À ces justes motifs, il convient d’ajouter que si les procès-verbaux de réception des échafaudages et le devis accepté du 26 juin 2015 font la preuve d’un contrat avec la société Couserans, l’objet précis de cette convention ne résulte pas de ces documents insuffisamment détaillés pour accréditer le vol de 1900 mètres linéaires de matériel.
En effet :
— la facture du 9 juillet 2015, non acquittée, ne mentionne pas la quantité de linéaires mais seulement le nombre d’unités (512) et l’appelante ne permet pas à la Cour de déterminer à quoi correspond une unité,
— les procès-verbaux de réception des échafaudages des 30 juin et 2 juillet 2015 ne font état que d’un linéaire de 25 m sur 4 niveaux en 1re phase et 5 niveaux de 33 m en 2e en phase, soit 265 m comme le relève M. Y du cabinet Polyexpert,
— les plans ne sont pas fournis,
— après les réserves de l’expert sur la réalité du préjudice et sa vaine réclamation des détails des plans de montage, des dates d’interventions des équipes pour les déposés et Ie palétissage (sic) de ces échafaudages, la réponse de la société KME (mail de M. Z, pièce 17) est insuffisamment précise en ce que l’assuré mentionne seulement que les quantités volées sont de 500 m² (et non des mètres linéaires) avec 'beaucoup de matériel qui ne sert pas qu’à faire des mètres carrés’ … 'beaucoup de planches qui servent à faire des plates-formes dans les renfoncements de bâtiment et beaucoup de petit matériel’ sur un bâtiment difficile à échafauder avec 'beaucoup d’angles et de renfoncements'.

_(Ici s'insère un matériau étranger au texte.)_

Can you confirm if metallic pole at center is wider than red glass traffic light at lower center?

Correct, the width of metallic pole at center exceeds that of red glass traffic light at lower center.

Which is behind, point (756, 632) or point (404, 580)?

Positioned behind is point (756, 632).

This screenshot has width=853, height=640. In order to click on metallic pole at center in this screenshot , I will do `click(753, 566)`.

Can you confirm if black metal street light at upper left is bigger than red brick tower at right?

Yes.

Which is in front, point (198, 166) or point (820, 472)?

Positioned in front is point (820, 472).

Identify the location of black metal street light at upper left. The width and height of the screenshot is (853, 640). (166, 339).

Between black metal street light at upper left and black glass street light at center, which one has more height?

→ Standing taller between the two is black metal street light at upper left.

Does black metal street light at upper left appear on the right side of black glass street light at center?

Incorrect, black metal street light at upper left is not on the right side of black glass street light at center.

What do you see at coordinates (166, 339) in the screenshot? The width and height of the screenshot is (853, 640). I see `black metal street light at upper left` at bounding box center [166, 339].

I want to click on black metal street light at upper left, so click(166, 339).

Pour ce qui est de la preuve du vol :
— la société KME ne produit que sa plainte devant la gendarmerie, à laquelle ne sont pas jointes les pièces visées dans son audition,
— l’intégralité de l’enquête pénale n’est pas versée aux débats, et il n’est pas justifié de son issue,
— la plainte n’est donc étayée par aucune constatation matérielle sur les lieux,
— la date du vol n’est corroborée par aucune attestation alors que selon les dires de la société KME, le chantier était toujours en cours à la date des faits, et qu’y participait une vingtaine d’entreprises, incluant la société Couserans,
— aucune information n’est donnée sur la souscription d’une police d’assurance tous risques chantiers, généralement souscrite pour les chantiers de grande ampleur.
Quant à l’épais dossier de factures adressées à la société KME par les entreprises Altrad, Layer et ABC Echafaudages (pièce 20) s’il fait la preuve de la valeur d’achat des matériels, il ne suffit pas à
établir que ceux, cochés ou surlignés et synthétisés dans trois tableaux en fonction de leur marque, étaient entreposés sur le chantier de Tuchan, pour ce chantier précis ou en provenance d’un autre chantier demeuré indéterminé.
Le jugement sera en conséquence confirmé en ce qu’il a rejeté la demande de la société KME qui ne rapporte pas la preuve du sinistre et de son étendue.
La société KME succombant, le jugement sera également confirmé en ce qu’il a :
— rejeté sa demande en dommages et intérêts et celle fondée sur l’article 700 du code de procédure civile,
— mis à la charge de l’assurée des frais irrépétibles et les dépens.
La demande de la société Smabtp en dommages et intérêts pour appel abusif est recevable pour être au sens de l’article 566 du code de procédure civile, le complément de sa demande tendant au débouté de son assurée. Elle sera cependant rejetée, la société KME ayant pu se méprendre sur ses droits, dès lors que l’expert M. Y a dans un premier temps fait part de son accord sur la mise en oeuvre d’un équipement de façades sur une soixantaine de mètres linéaires.
La société KME, partie perdante, supportera la charge des dépens d’appel et sera en outre condamnée à verser à la société Smabtp une somme de 1.500 € au titre des frais irrépétibles exposés en cause d’appel.
PAR CES MOTIFS
La Cour,
Confirme le jugement,
Y ajoutant,
Condamne la Sarl Groupe KME Finances et Développements anciennement dénommée Sarl KME Structures Échafaudages à verser à la société Smabtp la somme de 1.500 € en application de l’article 700 du code de procédure civile.
Dit que les dépens d’appel seront supportés par la Sarl Groupe KME Finances et Développements avec recouvrement dans les conditions de l’article 699 du code de procédure civile.